I'm trying out a small example to practice the concepts of inheritance, and polymorphism. Here is a simplified version of my code:
class Shape {
protected:
int length;
int width;
public:
virtual void setLength(int l) = 0;
virtual void setWidth(int w) = 0;
};
class Rectangle : public Shape {
public:
Rectangle(int l, int w)
: length(l), width(w)
{ }
void setWidth(int w) { width = w; }
void setLength(int l) { length = l; }
};
int main() {
Rectangle r(0,0);
}
I'm trying to run the above program. However, when I compile rectangle.cc, I get the following error
g++ -c rectangle.cc
rectangle.cc: In constructor 'Rectangle::Rectangle(int, int)':
rectangle.cc:13:5: error: class 'Rectangle' does not have any field named 'length'
rectangle.cc:13:16: error: class 'Rectangle' does not have any field named 'width'
To my understanding, in public inheritance, protected members of the base class become protected members of the derived class and should be able to e accessed like public members. Is that incorrect? Also, how would the code then need to be modified if length and width were private members of the base class?

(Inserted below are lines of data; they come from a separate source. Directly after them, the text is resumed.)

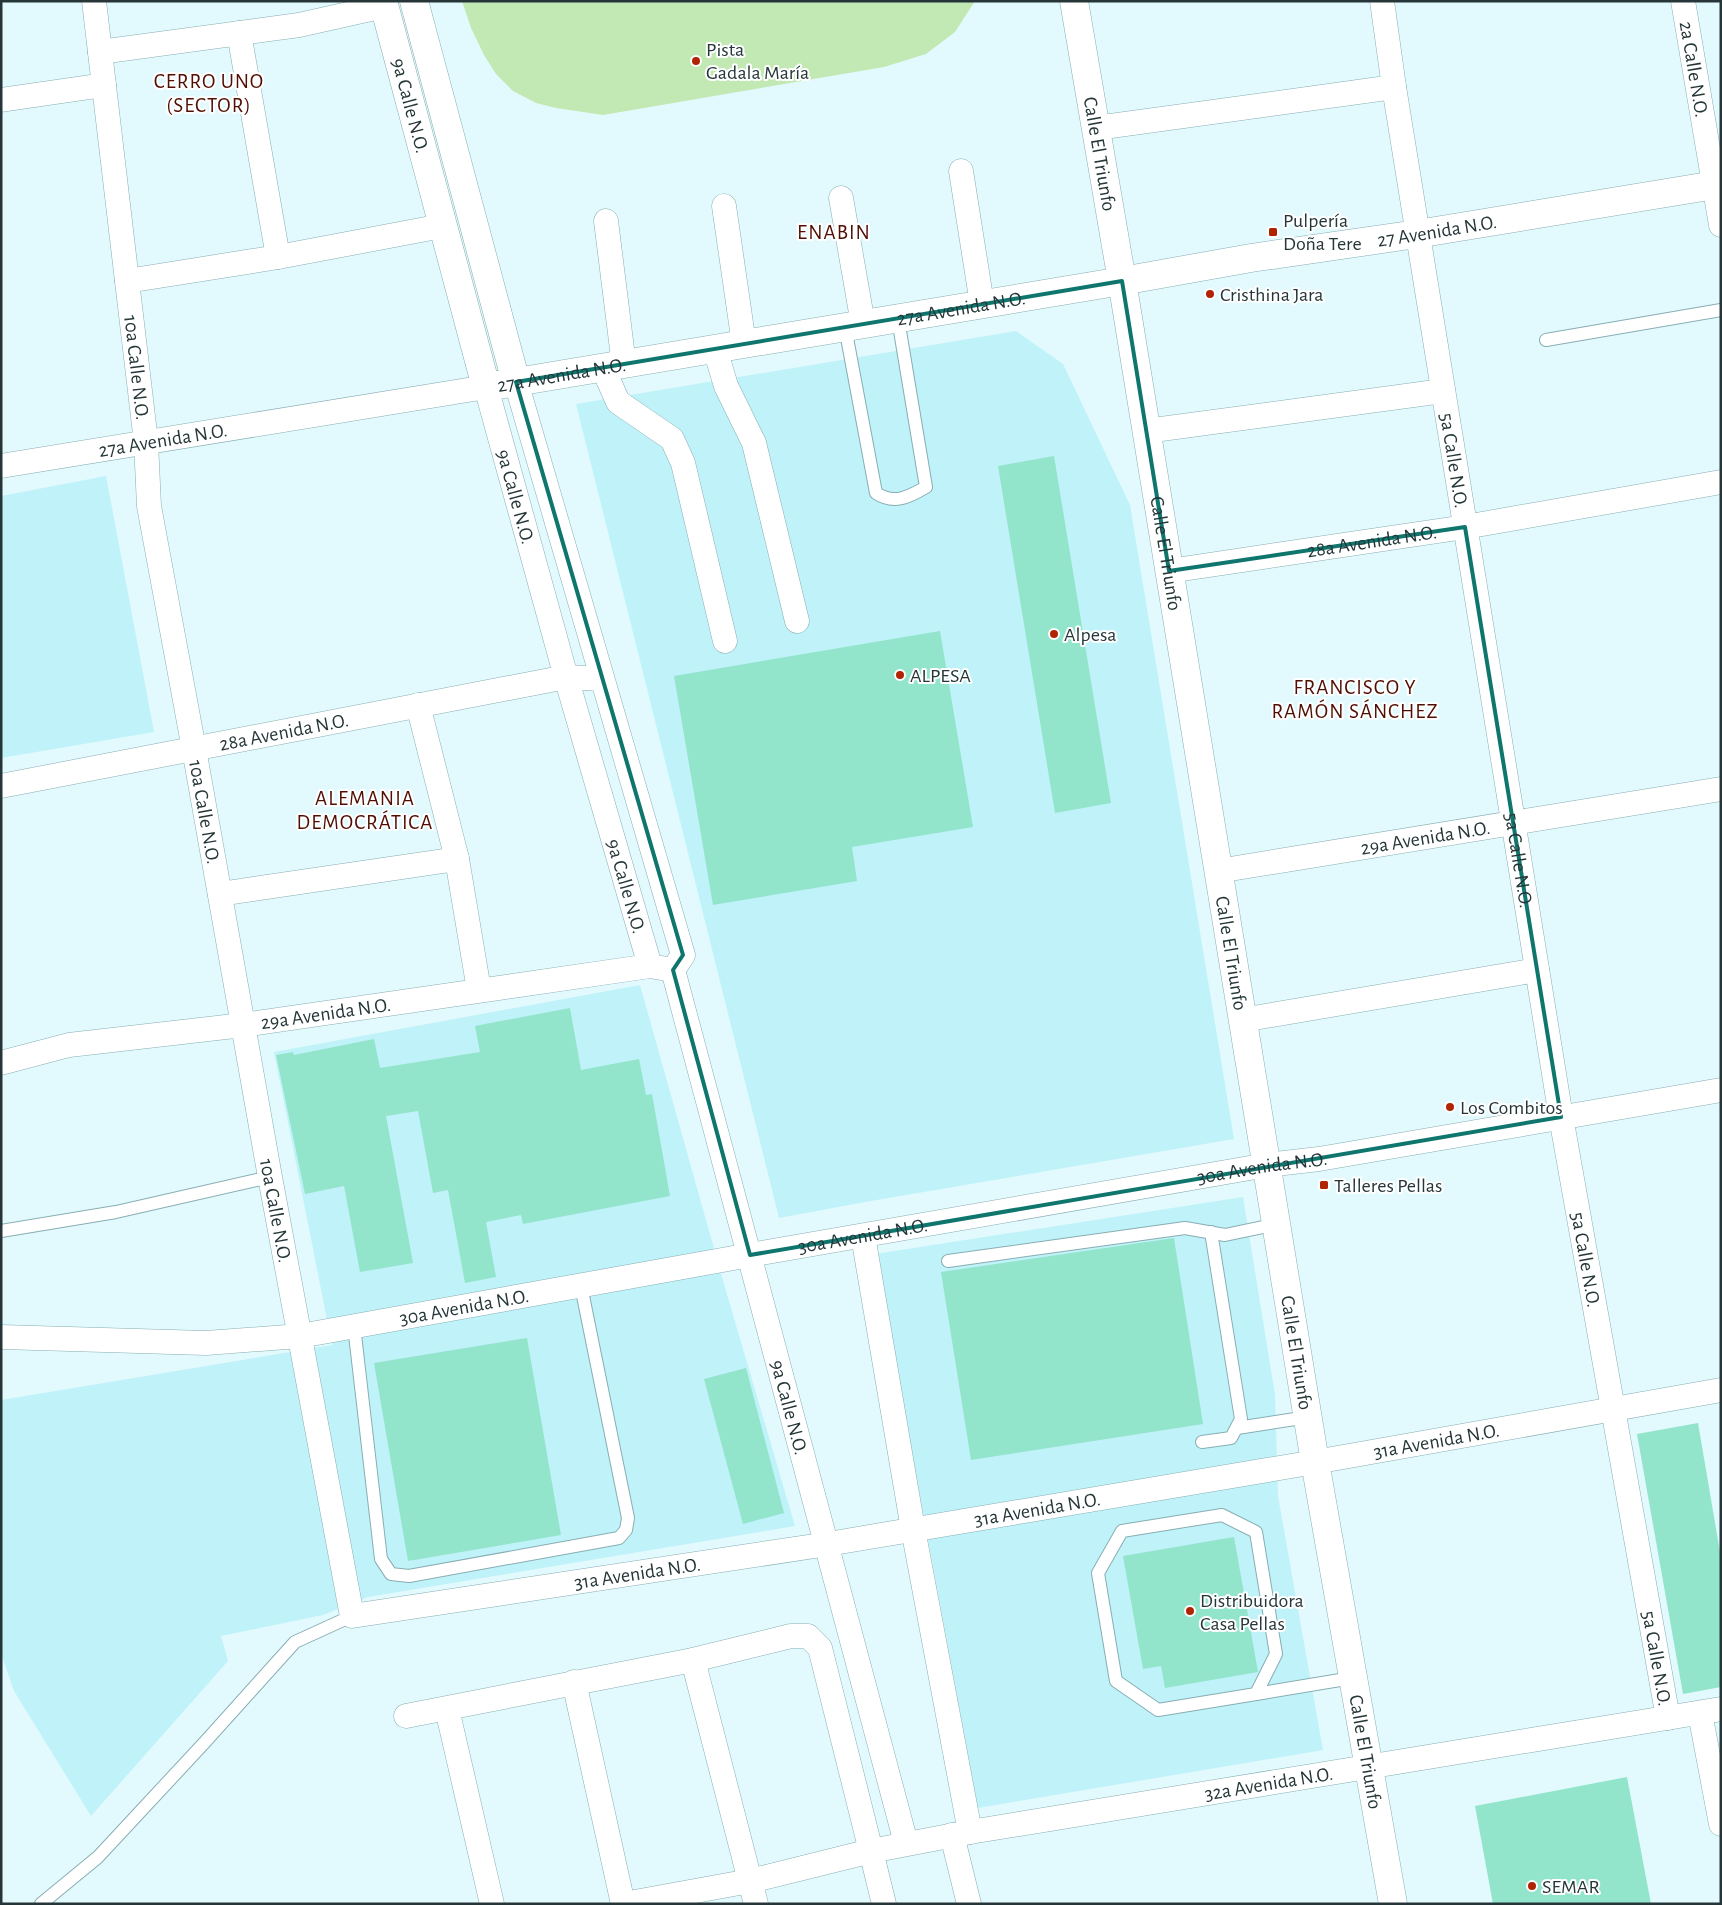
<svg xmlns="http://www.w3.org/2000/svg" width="1722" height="1905" font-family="'Alegreya Sans',sans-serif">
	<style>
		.built { fill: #c0f2f9 }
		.green { fill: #c2e9b4 }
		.building { fill: #92e4cb }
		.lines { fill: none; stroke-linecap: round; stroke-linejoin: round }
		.service-casing { stroke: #87aeb3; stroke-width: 14 }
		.minor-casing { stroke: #87aeb3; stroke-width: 25 }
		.tertiary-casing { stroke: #87aeb3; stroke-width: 29 }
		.secondary-casing { stroke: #87aeb3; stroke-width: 29 }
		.service { stroke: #fff; stroke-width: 12 }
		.minor { stroke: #fff; stroke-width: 24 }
		.tertiary { stroke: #fff; stroke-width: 28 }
		.secondary { stroke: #fff; stroke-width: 28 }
		.marked { fill: none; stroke: #0f766e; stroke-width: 4; stroke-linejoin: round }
		.poi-dot { fill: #b02303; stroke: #fff; stroke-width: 2 }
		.labels { text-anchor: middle; stroke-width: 4; stroke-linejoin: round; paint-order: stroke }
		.poi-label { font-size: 20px; fill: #263638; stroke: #fff; text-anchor: start }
		.street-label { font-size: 20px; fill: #263638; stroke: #fff }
		.neighbourhood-label { font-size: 21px; letter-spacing: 1px; fill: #510e03; stroke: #fff }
	</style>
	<rect width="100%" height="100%" fill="#e2fafd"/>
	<g class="built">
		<polygon points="1016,331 1063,364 1130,505 1234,1139 865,1202 779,1218 576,404"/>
		<polygon points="106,476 154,732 1,758 1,496"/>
		<polygon points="640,985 726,1291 795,1526 368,1597 323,1615 221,1636 228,1661 91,1816 14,1691 1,1653 1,1400 332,1345 274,1052"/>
		<polygon points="1243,1197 1275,1395 1278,1496 1323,1750 978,1808 875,1254"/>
	</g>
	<polygon class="green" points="462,1 975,1 955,32 926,54 884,67 603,115 556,108 536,103 513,91 496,74 484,55 471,28"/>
	<g class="building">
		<polygon points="1054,456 1111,803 1055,813 998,466"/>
		<polygon points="940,631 973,827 852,847 857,881 713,905 674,676"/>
		<polygon points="570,1008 581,1070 639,1059 646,1095 652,1094 670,1196 523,1224 521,1215 486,1222 496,1277 465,1283 448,1190 433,1193 418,1111 386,1116 413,1263 360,1272 344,1186 305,1194 276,1055 293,1052 294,1055 374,1039 380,1068 480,1052 475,1026"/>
		<polygon points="1174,1238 1203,1424 971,1460 941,1272"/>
		<polygon points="527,1338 561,1535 408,1561 374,1363"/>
		<polygon points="746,1368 784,1513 743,1524 704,1379"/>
		<polygon points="1698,1423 1721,1558 1721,1687 1683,1694 1637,1434"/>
		<polygon points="1234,1537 1258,1672 1165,1688 1161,1666 1143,1669 1123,1556"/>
		<polygon points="1627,1777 1651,1904 1493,1904 1475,1806"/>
	</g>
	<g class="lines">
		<defs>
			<g id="service">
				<path d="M845 327 876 493C894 505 909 497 926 487L898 319"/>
				<polyline points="1546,340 1721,310"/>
				<polyline points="1,1231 116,1212 270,1177"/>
				<polyline points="948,1261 1185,1228 1225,1235 1277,1224"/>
				<polyline points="354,1326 381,1559 391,1574 409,1576 619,1538 626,1530 628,1518 581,1286"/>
				<polyline points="1237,1428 1308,1417"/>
				<polyline points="1202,1442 1231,1438 1241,1419 1211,1232"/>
				<polygon points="1222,1515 1256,1532 1276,1654 1256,1694 1158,1710 1116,1681 1098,1573 1122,1531"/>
				<polyline points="1256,1694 1352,1678"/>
				<polyline points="41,1904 98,1857 205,1742 295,1642 352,1616"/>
			</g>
			<g id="minor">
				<path id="s1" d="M94 1 146 442 149 506 194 749 270 1177 352 1616 828 1544 1315 1462 1721 1390"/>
				<path id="s2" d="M1382 1 1394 87 1561 1117 1668 1718"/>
				<path id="s3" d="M1683 1 1721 225"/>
				<polyline points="239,33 278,257"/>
				<polyline points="100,52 299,25 384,6"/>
				<polyline points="1,100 104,85"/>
				<polyline points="1096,128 1394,87"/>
				<polyline points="961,171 982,304"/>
				<polyline points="841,198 863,324"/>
				<polyline points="724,206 744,344"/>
				<polyline points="606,221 624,365"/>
				<polyline points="127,281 278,257 442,226"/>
				<polyline points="715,349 726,386 754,443 797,621"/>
				<polyline points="603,368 618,402 672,439 683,463 725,641"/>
				<polyline points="516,382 683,955 673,970"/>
				<polyline points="1146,431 1443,391"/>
				<path id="s4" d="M1 466 486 387 566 677 650 966 673 970 906 1843"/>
				<path id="s5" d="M1169 571 1465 527 1721 482"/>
				<polyline points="418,705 457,859 479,990"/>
				<path id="s6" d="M1 786 566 677 602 679"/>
				<path id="s7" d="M1218 871 1721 789"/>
				<polyline points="220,894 457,859"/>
				<polyline points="1242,1020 1537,970"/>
				<path id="s8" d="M1 1063 69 1045 243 1025 650 966"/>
				<polyline points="863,1236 913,1529 970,1832"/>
				<path id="s9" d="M1 1337 206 1343 300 1336 750 1255 1267 1165 1319 1159 1721 1090"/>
				<polyline points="693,1660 756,1904"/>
				<polyline points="574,1682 623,1904"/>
				<polyline points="447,1709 492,1904"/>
				<polyline points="1700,1713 1721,1824"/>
				<path id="s10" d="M406 1716 693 1660 791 1636H808L820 1648 871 1851 970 1832 1721 1709"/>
				<polyline points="952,1835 969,1904"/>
				<polyline points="624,1904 750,1881 871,1851 884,1904"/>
			</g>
			<g id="tertiary">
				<path id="s11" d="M383 1 486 387 1122 281"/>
				<polyline points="414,1 516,382"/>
			</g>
			<g id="secondary">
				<path id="s12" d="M1074 1 1122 281 1315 1462 1393 1904"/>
				<path id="s13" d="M1122 281 1251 258 1417 234 1721 184"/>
			</g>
		</defs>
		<use href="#service" class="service-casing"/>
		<use href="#minor" class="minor-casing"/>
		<use href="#tertiary" class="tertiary-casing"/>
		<use href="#secondary" class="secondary-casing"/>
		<use href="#service" class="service"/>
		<use href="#minor" class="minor"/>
		<use href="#tertiary" class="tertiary"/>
		<use href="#secondary" class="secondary"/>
	</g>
	<path class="marked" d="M1122 281 1169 571 1465 527 1561 1117 750 1255 673 970 683 955 516 382Z"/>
	<g class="poi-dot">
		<circle cx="696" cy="61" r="5"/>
		<rect x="1268" y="227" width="10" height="10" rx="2.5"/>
		<circle cx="1210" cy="294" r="5"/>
		<circle cx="1054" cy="634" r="5"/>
		<circle cx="900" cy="675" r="5"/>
		<circle cx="1450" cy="1107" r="5"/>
		<rect x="1319" y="1180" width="10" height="10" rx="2.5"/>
		<circle cx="1190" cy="1611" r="5"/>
		<circle cx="1532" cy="1886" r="5"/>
	</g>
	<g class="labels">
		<g class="poi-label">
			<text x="706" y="56">Pista<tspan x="706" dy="23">Gadala María</tspan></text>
			<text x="1283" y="227">Pulpería<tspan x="1283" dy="23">Doña Tere</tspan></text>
			<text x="1220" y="301">Cristhina Jara</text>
			<text x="1064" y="641">Alpesa</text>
			<text x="910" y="682">ALPESA</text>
			<text x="1460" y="1114">Los Combitos</text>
			<text x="1334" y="1192">Talleres Pellas</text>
			<text x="1200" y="1607">Distribuidora<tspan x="1200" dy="23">Casa Pellas</tspan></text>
			<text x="1542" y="1893">SEMAR</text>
		</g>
		<g class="street-label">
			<text dy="7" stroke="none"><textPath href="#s3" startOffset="69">2a Calle N.O.</textPath></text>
			<text dy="7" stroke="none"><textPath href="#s11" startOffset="108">9a Calle N.O.</textPath></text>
			<text dy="7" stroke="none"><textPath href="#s12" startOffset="155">Calle El Triunfo</textPath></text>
			<text dy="7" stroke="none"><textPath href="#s13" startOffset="319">27 Avenida N.O.</textPath></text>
			<text dy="7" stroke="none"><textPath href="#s11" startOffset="881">27a Avenida N.O.</textPath></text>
			<text dy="7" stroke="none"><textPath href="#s1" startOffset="369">10a Calle N.O.</textPath></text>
			<text dy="7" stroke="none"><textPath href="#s11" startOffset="476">27a Avenida N.O.</textPath></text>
			<text dy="7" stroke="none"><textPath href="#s4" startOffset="164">27a Avenida N.O.</textPath></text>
			<text dy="7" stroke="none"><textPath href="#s2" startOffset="465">5a Calle N.O.</textPath></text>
			<text dy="7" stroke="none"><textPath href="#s4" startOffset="605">9a Calle N.O.</textPath></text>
			<text dy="7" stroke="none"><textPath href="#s5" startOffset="205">28a Avenida N.O.</textPath></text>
			<text dy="7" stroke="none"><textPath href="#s12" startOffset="560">Calle El Triunfo</textPath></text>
			<text dy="7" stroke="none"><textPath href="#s6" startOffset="288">28a Avenida N.O.</textPath></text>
			<text dy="7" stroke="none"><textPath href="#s1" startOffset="819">10a Calle N.O.</textPath></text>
			<text dy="7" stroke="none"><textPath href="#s7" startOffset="210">29a Avenida N.O.</textPath></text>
			<text dy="7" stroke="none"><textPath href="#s2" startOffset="870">5a Calle N.O.</textPath></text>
			<text dy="7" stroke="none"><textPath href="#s4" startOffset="1010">9a Calle N.O.</textPath></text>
			<text dy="7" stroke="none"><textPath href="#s12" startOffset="965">Calle El Triunfo</textPath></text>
			<text dy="7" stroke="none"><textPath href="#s8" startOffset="329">29a Avenida N.O.</textPath></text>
			<text dy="7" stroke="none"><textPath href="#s9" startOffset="1276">30a Avenida N.O.</textPath></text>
			<text dy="7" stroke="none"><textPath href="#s1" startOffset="1224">10a Calle N.O.</textPath></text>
			<text dy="7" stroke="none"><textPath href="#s9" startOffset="871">30a Avenida N.O.</textPath></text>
			<text dy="7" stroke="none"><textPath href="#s2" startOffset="1275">5a Calle N.O.</textPath></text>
			<text dy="7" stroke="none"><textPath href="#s9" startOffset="466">30a Avenida N.O.</textPath></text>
			<text dy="7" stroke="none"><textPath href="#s12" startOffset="1370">Calle El Triunfo</textPath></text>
			<text dy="7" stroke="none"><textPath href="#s4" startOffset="1569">9a Calle N.O.</textPath></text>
			<text dy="7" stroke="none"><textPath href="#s1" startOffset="2735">31a Avenida N.O.</textPath></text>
			<text dy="7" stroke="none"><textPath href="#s1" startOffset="2330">31a Avenida N.O.</textPath></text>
			<text dy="7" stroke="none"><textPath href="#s1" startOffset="1925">31a Avenida N.O.</textPath></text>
			<text dy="7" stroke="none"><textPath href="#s2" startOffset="1680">5a Calle N.O.</textPath></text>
			<text dy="7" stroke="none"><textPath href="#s12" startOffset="1775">Calle El Triunfo</textPath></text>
			<text dy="7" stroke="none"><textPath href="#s10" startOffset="1040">32a Avenida N.O.</textPath></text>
		</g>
		<g class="neighbourhood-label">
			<text x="209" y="88">CERRO UNO<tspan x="209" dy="24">(SECTOR)</tspan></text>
			<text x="834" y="239">ENABIN</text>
			<text x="1355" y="694">FRANCISCO Y<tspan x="1355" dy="24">RAMÓN SÁNCHEZ</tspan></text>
			<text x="365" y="805">ALEMANIA<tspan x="365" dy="24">DEMOCRÁTICA</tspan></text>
		</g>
	</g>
	<rect width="1722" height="1905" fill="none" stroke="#263638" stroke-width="5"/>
</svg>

To my understanding, in public inheritance, protected members of the base class become protected members of the derived class and should be able to e accessed like public members. Is that incorrect?
This is mostly true. Public and protected members of base classes are accessible in derived classes (public
inheritance doesn't matter here - that only affects outside observers' access). However, class members (of any access) can only be initialized in their own class. In this case, only Shape
can initialize length
and width
- it doesn't matter that they're protected
, the same would be true if they were public
or private
.
You would have to add a constructor to do this, which your Rectangle
constructor could simply delegate to. This works regardless of the access control of length
and width
(as long as the Shape
constructor is public
or protected
):
struct Shape {
Shape(int l, int w) : length(l), width(w) { }
};
struct Rectangle {
Rectangle(int l, int w) : Shape(l, w) { }
};
Or, for completeness, you could just assign them, but definitely prefer to have Shape
initialize them. Additionally, this only works if the members in question are public
or protected
:
Rectangle(int l, int w) {
length = l;
width = w;
}
Note that your setWidth()
and setLength()
functions are fine - you do have access to those protected members in Rectangle
's member functions. Just not for initialization.
No, protected members of the base class do not become protected members of the derived class. Protected members of the base class are accessible by the derived class, unlike private members, and they remain protected, in the derived class's namespace (so the same thing applies to the derived class of the derived class, and so on).
But protected members of the base class are still members of the base class, and the base class's constructor is still responsible for constructing them, not the derived class's constructor.